Lifestyle

Disneyland made me throw up 50 times in one day

Turns out the Mad Tea Party and Pirates of the Caribbean are a little wilder than you thought: All that ride-induced glee can make you hurl.

At least that’s what happened to an 11-year-old English girl, according to Caters News Agency. Little Mia Gleeson threw up 50 times a day on a trip to Disneyland Paris, due to a rare disease in which uncontrollable vomiting can be triggered by seemingly unrelated factors — such as excitement.

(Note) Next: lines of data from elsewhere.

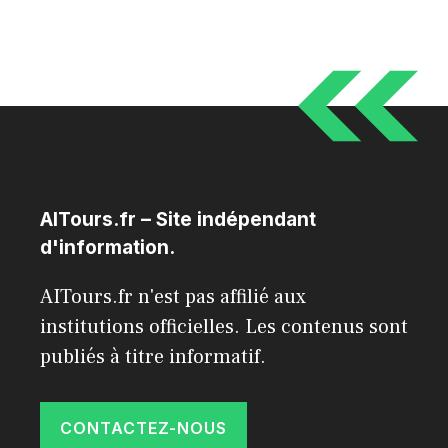
AITours.fr – Site indépendant
d'information.
AITours.fr n'est pas affilié aux
institutions officielles. Les contenus sont
publiés à titre informatif.
CONTACTEZ-NOUS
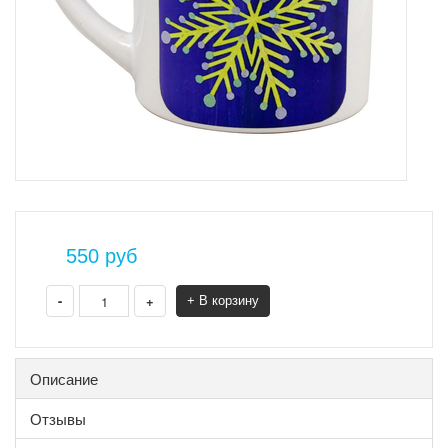
550
руб
-
+
+ В корзину
Описание
Отзывы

Mom Sarah Gleeson thought she had planned out the perfect surprise trip for her little girl and the kid’s twin brother, Michael. The family met up with Sarah’s sister-in-law, Tina, at a London train station. Tina was holding a Disneyland poster as a clue. Hurrah! And hrrreccch!

“You could see the excitement on their faces, but we hadn’t even got off the Eurostar [train] when Mia started vomiting,” Sarah told the news agency.

Curiouser and curiouser: After Mia went on a roller coaster, she threw up again. And again. And many more times after that.

Mia cuddles a character at Disneyland.Caters News Agency

The child was too weak to go see the Disney princesses attraction. (You know, the one that ordinarily makes only the feminist moms puke.) Nor, apparently, was the kid exposed to the George Clooney movie “Tomorrowland.”

It turned out Mia was suffering from a condition called cyclic vomiting syndrome (CVS). Really, it’s a thing — even the Mayo Clinic says so.

“Treatment generally involves managing symptoms and lifestyle changes to help prevent the events that can trigger vomiting episodes,” says the clinic’s Web site. Doctors are a bit clueless on what to do about CVS — except provide anti-nausea medicine — and were thrown off by Mia’s having had an operation to treat a congenital heart condition, which they initially thought might be the cause of the vomiting.

It turned out that elation was the culprit. Said Mia’s mother, “I realized after that holiday that Mia’s vomiting episodes would be triggered by excitement. There was always a pattern that she would become really ill in anticipation of her birthday as well.”

But times are better for Mia now. A gastroenterologist prescribed a medicine called Dioralyte to keep her hydration level up, and her vomiting episodes have been cut back.

“Mia is a pretty tough cookie despite everything she has had to endure over the years,” Sarah told Caters.